Please report how many lines of the data include the word "Dokuz", with the number as the entire reply.

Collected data
══════════════════════════════
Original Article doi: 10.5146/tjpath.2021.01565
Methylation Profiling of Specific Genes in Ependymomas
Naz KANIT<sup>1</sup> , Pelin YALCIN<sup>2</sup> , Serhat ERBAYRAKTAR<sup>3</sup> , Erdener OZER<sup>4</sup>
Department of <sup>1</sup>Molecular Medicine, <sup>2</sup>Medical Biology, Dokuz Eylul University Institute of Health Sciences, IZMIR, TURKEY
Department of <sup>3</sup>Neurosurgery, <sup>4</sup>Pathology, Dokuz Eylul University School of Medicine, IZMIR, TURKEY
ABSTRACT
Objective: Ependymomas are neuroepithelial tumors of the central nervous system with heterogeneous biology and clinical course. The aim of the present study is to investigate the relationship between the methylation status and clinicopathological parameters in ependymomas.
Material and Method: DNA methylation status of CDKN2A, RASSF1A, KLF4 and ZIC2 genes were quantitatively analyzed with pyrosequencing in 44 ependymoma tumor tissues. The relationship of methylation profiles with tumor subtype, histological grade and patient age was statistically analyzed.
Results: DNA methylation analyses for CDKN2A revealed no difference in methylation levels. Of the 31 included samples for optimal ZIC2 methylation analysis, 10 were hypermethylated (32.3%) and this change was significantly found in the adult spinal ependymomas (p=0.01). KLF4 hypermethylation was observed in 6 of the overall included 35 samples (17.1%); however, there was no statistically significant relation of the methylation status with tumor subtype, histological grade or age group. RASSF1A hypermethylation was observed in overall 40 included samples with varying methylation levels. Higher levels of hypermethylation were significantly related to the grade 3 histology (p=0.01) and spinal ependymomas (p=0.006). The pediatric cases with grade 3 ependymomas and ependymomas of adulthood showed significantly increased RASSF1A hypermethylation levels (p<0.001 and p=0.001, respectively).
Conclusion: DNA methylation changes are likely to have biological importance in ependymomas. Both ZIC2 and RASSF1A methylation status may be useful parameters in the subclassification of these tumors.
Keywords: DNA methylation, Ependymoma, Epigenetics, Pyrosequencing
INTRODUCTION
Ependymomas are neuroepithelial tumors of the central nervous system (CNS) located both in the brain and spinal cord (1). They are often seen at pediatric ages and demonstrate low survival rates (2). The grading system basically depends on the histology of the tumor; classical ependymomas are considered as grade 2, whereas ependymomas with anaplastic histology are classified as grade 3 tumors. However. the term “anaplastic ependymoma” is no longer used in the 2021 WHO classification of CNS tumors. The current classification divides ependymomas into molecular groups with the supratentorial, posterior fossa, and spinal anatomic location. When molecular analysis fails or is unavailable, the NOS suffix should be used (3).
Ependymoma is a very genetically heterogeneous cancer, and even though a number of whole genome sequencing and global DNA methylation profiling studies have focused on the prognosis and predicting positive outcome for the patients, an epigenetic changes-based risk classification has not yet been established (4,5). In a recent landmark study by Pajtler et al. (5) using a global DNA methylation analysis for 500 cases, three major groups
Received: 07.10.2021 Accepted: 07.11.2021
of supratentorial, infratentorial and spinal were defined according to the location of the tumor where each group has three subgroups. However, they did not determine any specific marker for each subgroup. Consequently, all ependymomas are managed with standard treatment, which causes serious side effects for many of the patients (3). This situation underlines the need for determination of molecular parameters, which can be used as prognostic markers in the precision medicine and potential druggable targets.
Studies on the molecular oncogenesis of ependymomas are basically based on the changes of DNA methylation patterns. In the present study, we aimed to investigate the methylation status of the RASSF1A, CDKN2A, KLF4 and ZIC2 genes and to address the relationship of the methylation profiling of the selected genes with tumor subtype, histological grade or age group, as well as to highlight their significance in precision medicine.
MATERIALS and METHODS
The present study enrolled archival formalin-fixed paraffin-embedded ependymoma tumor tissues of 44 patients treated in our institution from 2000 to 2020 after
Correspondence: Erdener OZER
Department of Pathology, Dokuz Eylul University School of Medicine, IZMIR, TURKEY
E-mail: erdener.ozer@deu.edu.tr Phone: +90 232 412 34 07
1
══════════════════════════════
▶ Result: 3